Anyway, I finally got around to Variable Star, which is billed as a collaboration between Robert Heinlein and Spider Robinson. For those of you unfamiliar with the backstory on this, apparently RAH had written the outline in 1955, but never done anything else with it. When it was found (less its last page) after Virginia Heinlein’s death, Robinson was asked to finish it in his own style, which he did, and the result is something that’s neither fish nor fowl. As Nicholas Whyte said in Strange Horizons, “This is, frankly, not a great book.” I have to agree with him; with its many references to events and characters from Heinlein’s other works, and shameless Tuckerizations, it’s amusing for people who like that sort of thing, but the opening chapters are painful to read and the deus ex machina that saves the day is downright infuriating. Also, contra Whyte, the book seems as obsessed with sex and sexual relations as any of Heinlein’s later, lesser works, which is an annoying distraction since it all seems rather forced and gratuitous, a signal by Robinson that he, too, is hep, cool and with it. It’s not nearly as bad as For Us, The Living, but that’s damning with faint praise. If you really like Spider Robinson and view him as the obvious heir to Heinlein’s legacy (I don’t) then you’ll probably enjoy the book; if not, then you might want to read it once and move on.

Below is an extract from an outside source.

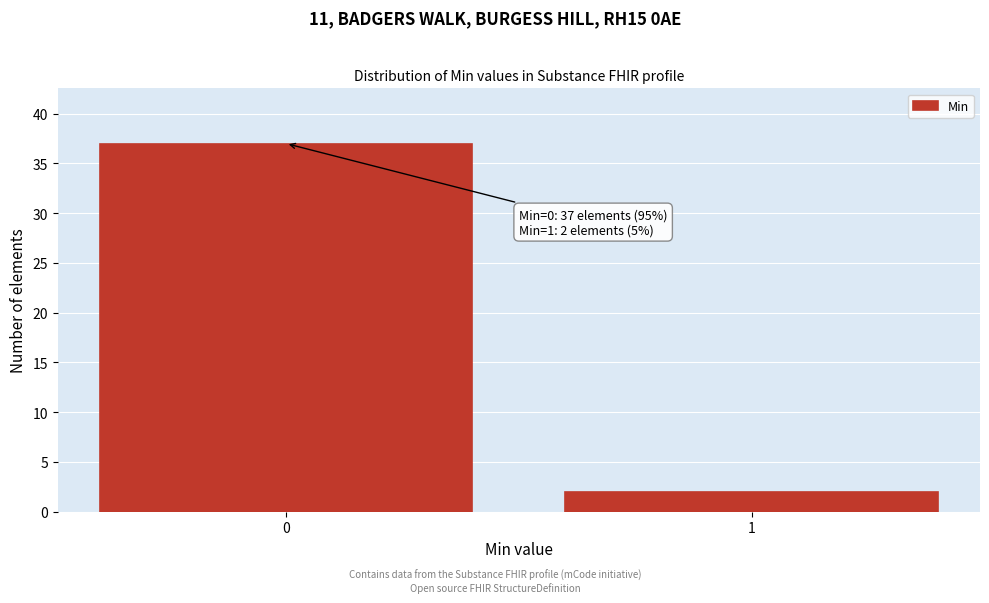

Reading left to right, extract all data points from this chart.

0=37	1=2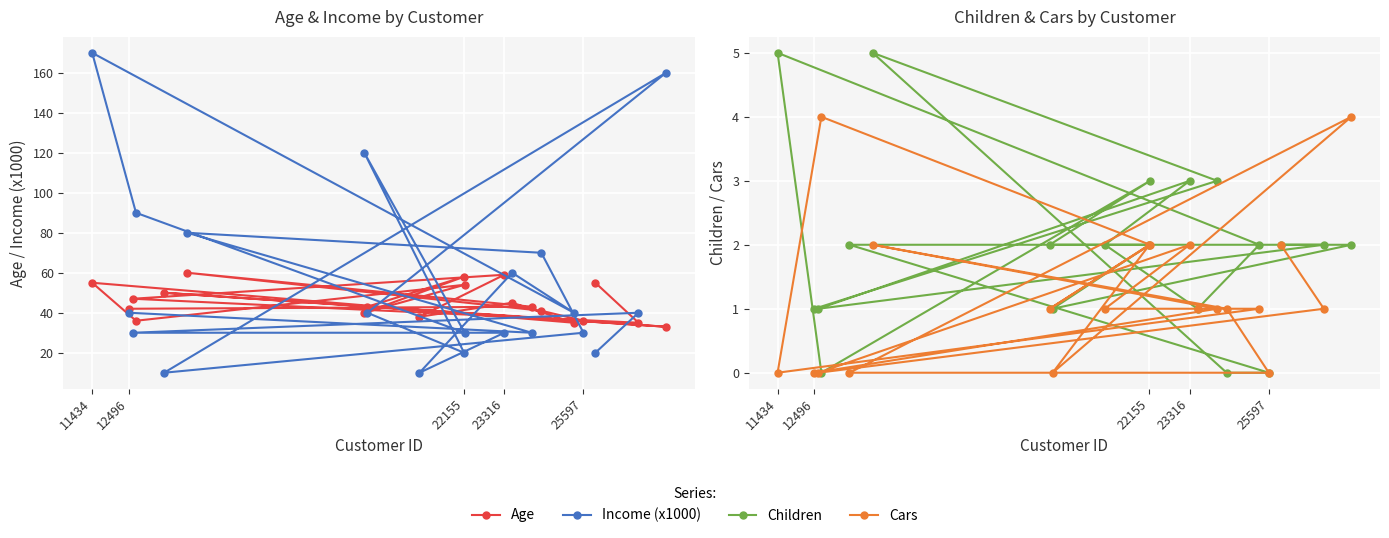

True or false: Cars and Income (x1000) intersect in this chart.

False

And then we have Iver Cooper’s 1636: Seas of Fortune, which is a different kettle of tropical fish altogether. In the old days, Seas of Fortune would probably have been called a fix-up, since it began as a series of short stories, but here forms a pair of short novels dealing with a USE colony in the Guianas (and a refugee marrano from Brazil who plays an important role) and the Japanese colonization of America’s Pacific Coast with exiled Christians under the rule of daimyo Date Masumune, who was not himself Christian. Both stories are entertaining, but whether they’re worth almost nine bucks is another question, especially since the paperback is less expensive. What’s up with that, Baen?
Finally, a couple of short stories. First, Sarah Hoyt’s The Price of Gold, which is an amusing little romantic fantasy that dances along the edge of horror without falling in. The plot concerns a secret high school for magicians, the misfit boy who apparently can’t do magic at all despite his parents both being wizards, and the precocious girl whose magical skills are exactly the opposite – she’s so good, not even her teachers know what her limits might be. When the misfit boy disappears, and nobody else seems to care, our heroine sets off to solve the case – and finds the boy may have a talent their teachers aren’t equipped to appreciate.

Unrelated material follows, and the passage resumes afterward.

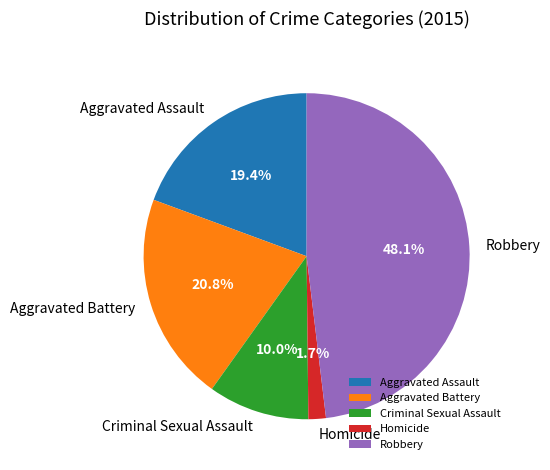

Which has a higher value, Aggravated Battery or Aggravated Assault?

Aggravated Battery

Much less sweet (and considerably more frustrating) is Marko Kloos’ Measures of Absolution, a story set in his Frontlines universe that returns us to the hostile slums of Detroit which we previously saw in his debut novel Terms of Enlistment. This time the story is from the POV of Andrew Grayson’s squadmate Corporal Jackson, who finds out why her squad almost got wiped out – but the question is whether she’ll survive to let anyone higher in the chain of command know. I’d have been a lot happier with “Measures of Absolution” if it hadn’t ended abruptly at AN EXTREMELY DRAMATIC POINT, but as it is, it’s a good read but immensely frustrating. Maybe we’ll get to see the rest of the story after Marko finishes
AngelsAngles of Attack. Maybe we won’t. In the meantime, if you don’t mind being left hanging, it’s a good story.
Finally, on a completely unrelated topic, it’s been a while since we all got together for drinks, snacks, and goodnatured hijinkery, and frankly, I don’t care to wait for CPAC. How many of you would be interested in getting together someplace in DC or Northern Virginia for beverages (adult & otherwise), nibblements and conversation? We can either follow the example of the recent Northern Virginia Moron Meetup, which reserved a private room and pre-ordered trays of appetizers after people chipped in money, or we can just pick a bar, restaurant, or lounge someplace and agree to meet there at a certain day & time. This would probably, tentatively happen in mid-October or later. Let me know what you think in the comments.